(CNN) — Secretary of State Antony Blinken is set to testify Monday in what is expected to be a confrontational and emotional hearing about Afghanistan and the chaotic withdrawal that ended America’s longest war.
The top US diplomat, the first Biden administration official to publicly account for the events in Afghanistan before Congress, will appear before the House Foreign Affairs Committee and is expected to face a grilling from lawmakers in both parties who have been furious about the outcome. After nearly two decades, more than $2 trillion in US taxpayer funds, the deaths of more than 6,000 Americans and 100,000 Afghans, and a frenzied US airlift effort, Afghanistan has returned to Taliban control.

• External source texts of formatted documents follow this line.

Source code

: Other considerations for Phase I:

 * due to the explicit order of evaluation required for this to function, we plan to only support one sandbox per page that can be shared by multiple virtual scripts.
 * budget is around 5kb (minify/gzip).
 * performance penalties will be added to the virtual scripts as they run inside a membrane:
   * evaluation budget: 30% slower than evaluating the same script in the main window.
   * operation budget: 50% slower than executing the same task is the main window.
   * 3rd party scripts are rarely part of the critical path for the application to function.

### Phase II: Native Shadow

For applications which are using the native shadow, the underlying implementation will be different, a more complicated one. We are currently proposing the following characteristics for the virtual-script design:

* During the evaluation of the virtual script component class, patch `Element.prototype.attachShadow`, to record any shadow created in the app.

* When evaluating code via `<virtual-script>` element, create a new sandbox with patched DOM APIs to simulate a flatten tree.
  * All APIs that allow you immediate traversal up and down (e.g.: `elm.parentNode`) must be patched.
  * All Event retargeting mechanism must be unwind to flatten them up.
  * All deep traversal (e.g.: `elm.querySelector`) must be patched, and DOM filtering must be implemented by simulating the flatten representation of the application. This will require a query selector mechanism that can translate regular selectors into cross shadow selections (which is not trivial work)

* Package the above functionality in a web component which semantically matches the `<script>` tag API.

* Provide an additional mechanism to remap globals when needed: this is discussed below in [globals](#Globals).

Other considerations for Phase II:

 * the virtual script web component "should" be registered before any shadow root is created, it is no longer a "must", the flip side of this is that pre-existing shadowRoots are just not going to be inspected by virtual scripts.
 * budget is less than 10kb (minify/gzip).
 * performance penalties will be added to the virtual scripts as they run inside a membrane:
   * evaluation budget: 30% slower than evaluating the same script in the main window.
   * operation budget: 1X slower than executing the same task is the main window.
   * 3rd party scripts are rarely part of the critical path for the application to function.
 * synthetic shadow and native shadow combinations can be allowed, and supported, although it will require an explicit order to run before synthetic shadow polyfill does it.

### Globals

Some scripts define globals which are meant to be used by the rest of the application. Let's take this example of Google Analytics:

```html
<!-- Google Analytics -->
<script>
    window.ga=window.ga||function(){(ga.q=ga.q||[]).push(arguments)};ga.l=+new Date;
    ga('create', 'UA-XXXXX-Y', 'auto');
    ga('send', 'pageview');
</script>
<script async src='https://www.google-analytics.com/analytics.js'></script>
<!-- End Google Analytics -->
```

Along with administration officials, lawmakers were taken by surprise as the Taliban swiftly trounced Afghan troops, leaving US citizens, legal permanent citizens and Afghans who worked with US troops and diplomats struggling to leave the country during the rushed evacuation effort — or left behind. Many lawmakers were personally drawn in as they scrambled to help constituents escape Kabul.
Blinken, usually steady and unruffled in his public appearances, will encounter angry demands for answers about the true number of US citizens still inside the country, ongoing efforts to help them leave, whether the US plans to formally recognize the Taliban, the fate of US military equipment and why 13 US service members died at Kabul airport in a terrorist attack that the administration knew was coming.
That attack — claimed by the group ISIS-K — will also prompt questions about the terrorist threat that Afghanistan poses to the US going forward.
With the Biden administration’s announcement Monday that it is providing nearly $64 million in new humanitarian assistance for Afghans to provide food, health care, medical supplies and other relief, lawmakers are also set to ask how the US will keep those funds out of Taliban hands.
Blinken is expected to emphasize ongoing efforts to help US citizens and the citizens of Afghanistan, as well as cooperation with international allies that resulted in the largest airlift in US history, pulling about 124,000 men, women and children out of Kabul in just a few weeks.
Monday’s hearing will be the first of two appearances Blinken makes before Congress this week.